Wheeler brought up the fact that Kurtzman worked on an adaptation of Moby Dick, and he wants to have a closer look at it. I asked why that had come into being, and not the graphic novel for Marley’s Ghost, and Wheeler clarified that Moby Dick was published in comic, and not graphic novel format, which was treated as ephemeral, and for children, therefore acceptable. Comics were “trash” and weren’t accepted, and it was a “big compromise” for parents to let their kids read them, thinking, “Well, at least they are reading”, at the time. Or kids would read them as Cliff Notes, of a sort, when they had a book report due.
Circling back to O’Neill’s process as a writer on the project, I asked him if upon hearing of the project, adapting both Kurtzman and Dickens, he wanted to “run away and hide”. He said he was very excited by it, wanting to “tackle” this project “lurking in the unknown past”. I commented that O’Neill is known for “rescuing” unknown comics lodged in history. He agreed he’s “into that”. He’s the “stray cat” guy of comics, I joked. He said it was true.

Finding the right artist for the project was the hardest and most essential thing, and the thing he’s proudest of on the project is “picking Gideon [Kendall]”, O’Neill said. Though they have since worked on other projects together, at the time they had only recently met. He was aware that Kendall doesn’t draw like Kurtzman, but even more aware that on a project like this, you can’t try to draw like Kurtzman and shouldn’t. Instead you should look for a kind of “kindred spirit” rather than a “similarity in art style”.

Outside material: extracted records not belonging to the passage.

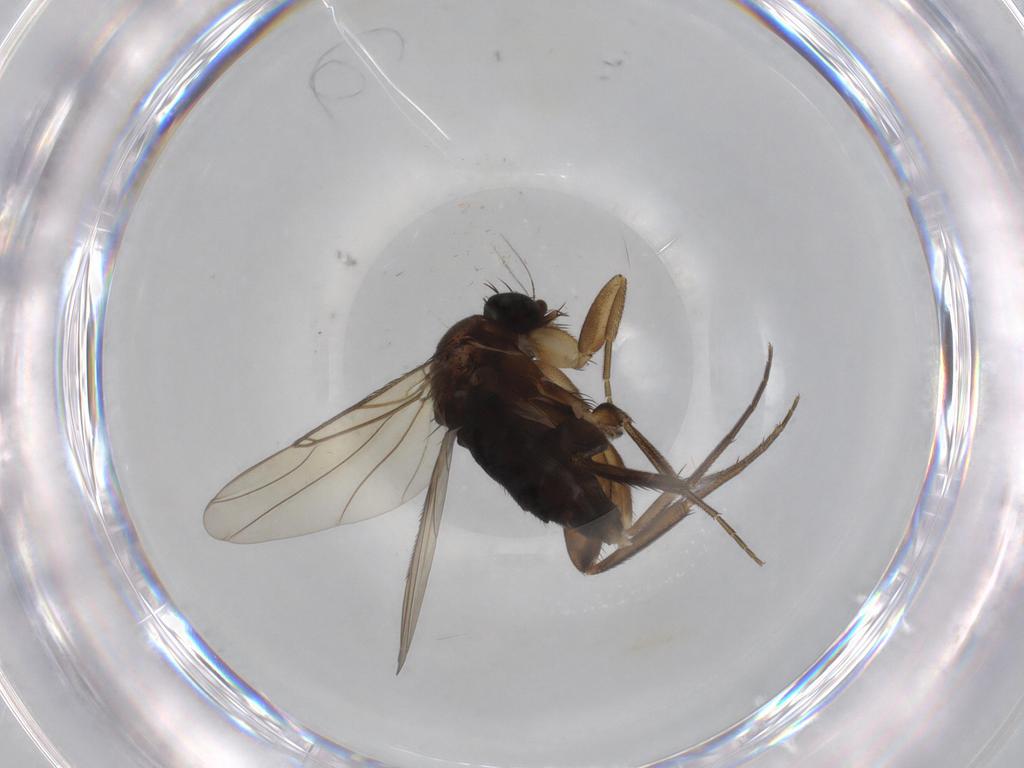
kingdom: Animalia
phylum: Arthropoda
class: Insecta
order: Diptera
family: Phoridae
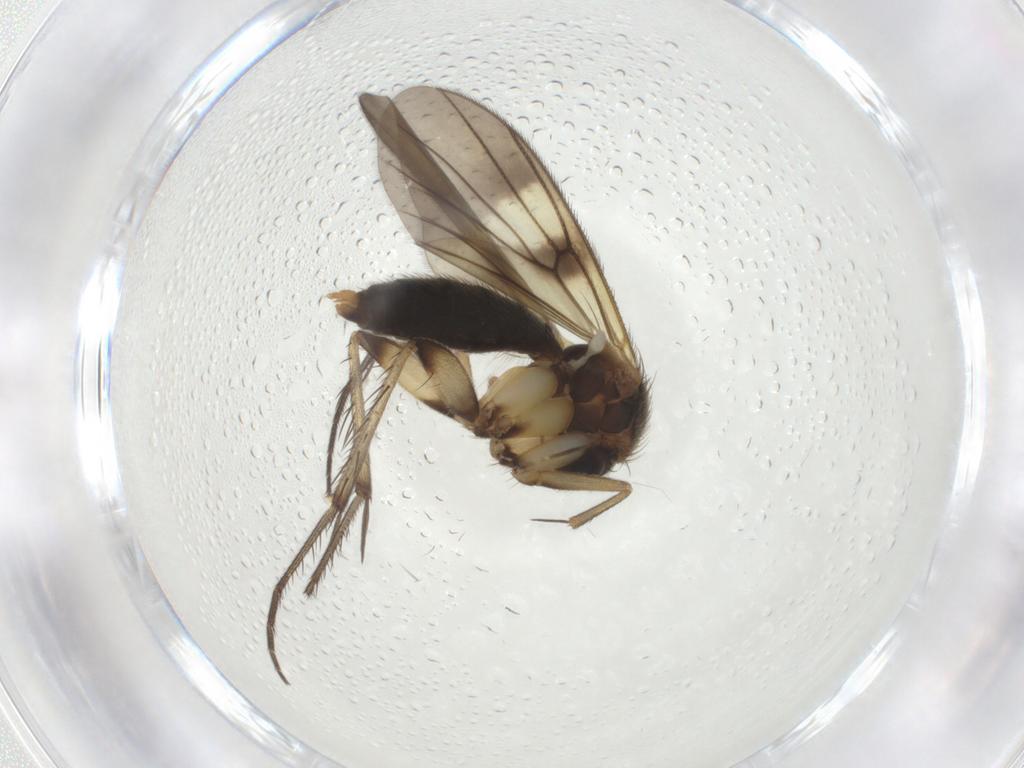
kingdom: Animalia
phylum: Arthropoda
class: Insecta
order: Diptera
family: Mycetophilidae
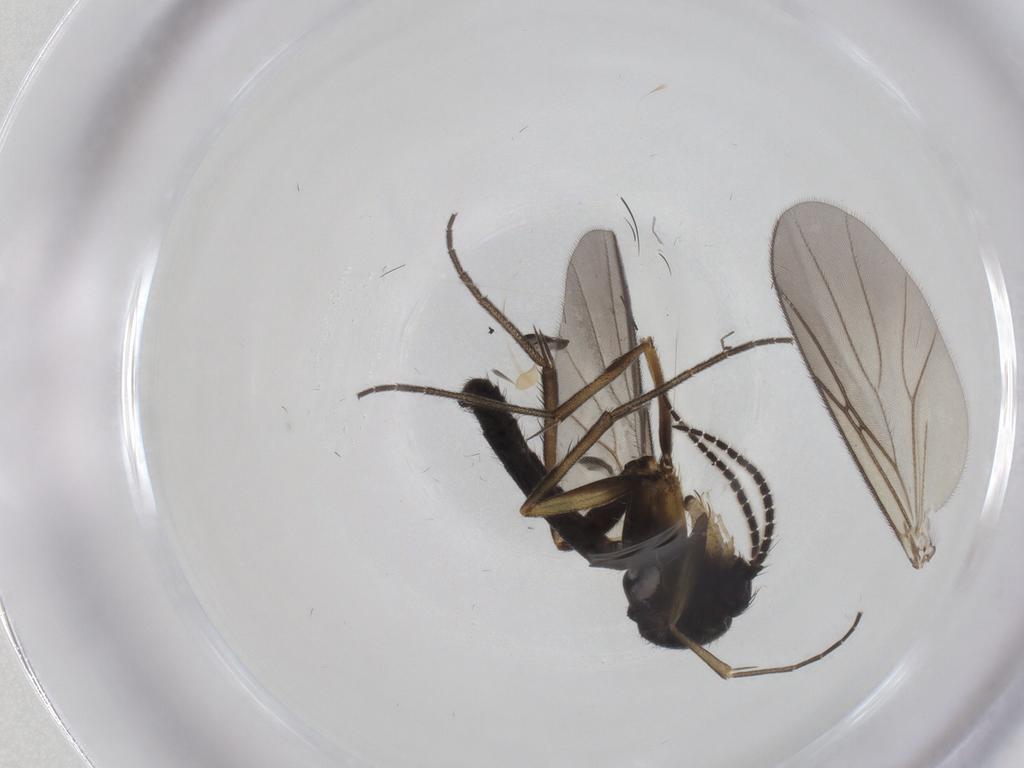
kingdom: Animalia
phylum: Arthropoda
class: Insecta
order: Diptera
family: Mycetophilidae
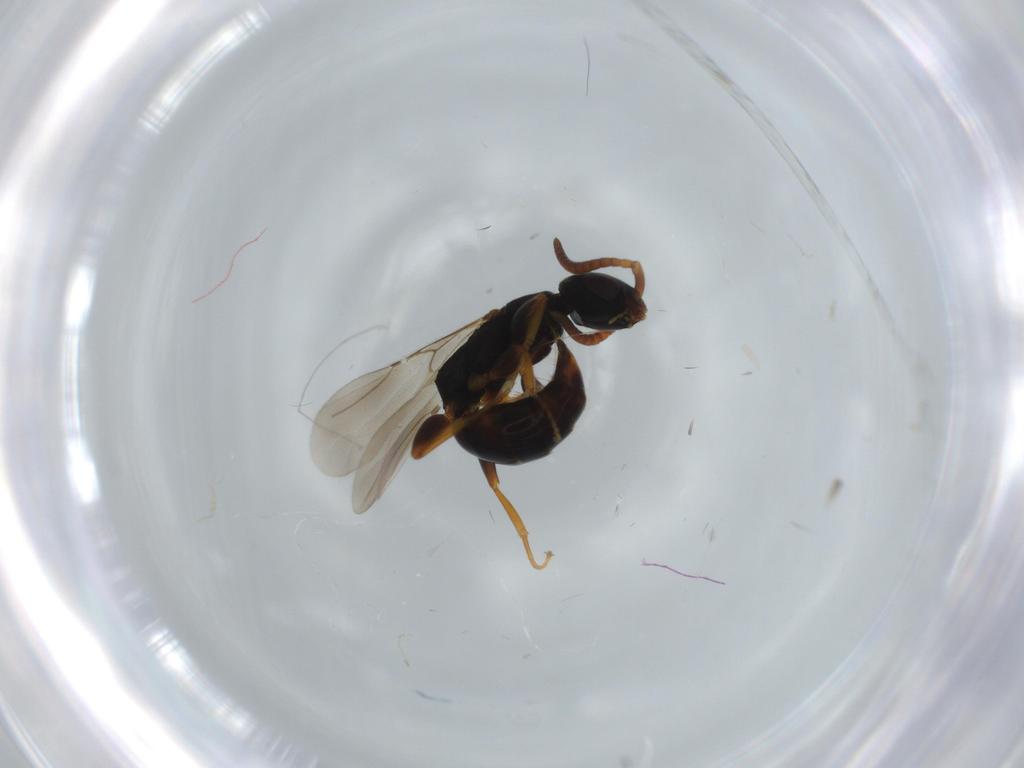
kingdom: Animalia
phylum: Arthropoda
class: Insecta
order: Hymenoptera
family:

Kendall’s style, as it happens, is actually a lot like the styles of the collaborators Kurtzman chose for himself during his lifetime. Self-conscious about his artwork, he would do the pencils on his cartoons, and enlist a collaborator to do the inking. Kendall has been accused of imitating the styles of Jack Davis and Mort Drucker, both of whom are spot-on for a Kurtzman adaptation. He grew up on Mad Magazine as much as Marvel Comics, Kendall assured us, and that was the influence people were seeing in his work. And those were artists whom Kurtzman really respected.
I joked that Kendall would have been invited to Kurtman’s party if they had been contemporaries, and O’Neill said that now Kendall had been. And that’s what the project has felt like for all of them, “a pretty awesome party”.
Comicon.com thanks Josh O’Neill, Shannon Wheeler, Gideon Kendall, and Chip Mosher for finding the time to talk with us during a very busy convention!
Marley’s Ghost is available on comiXology starting today, November 8th, 2017, and is highly recommended as a work that combines the vision of a master storyteller with modern sensibilities.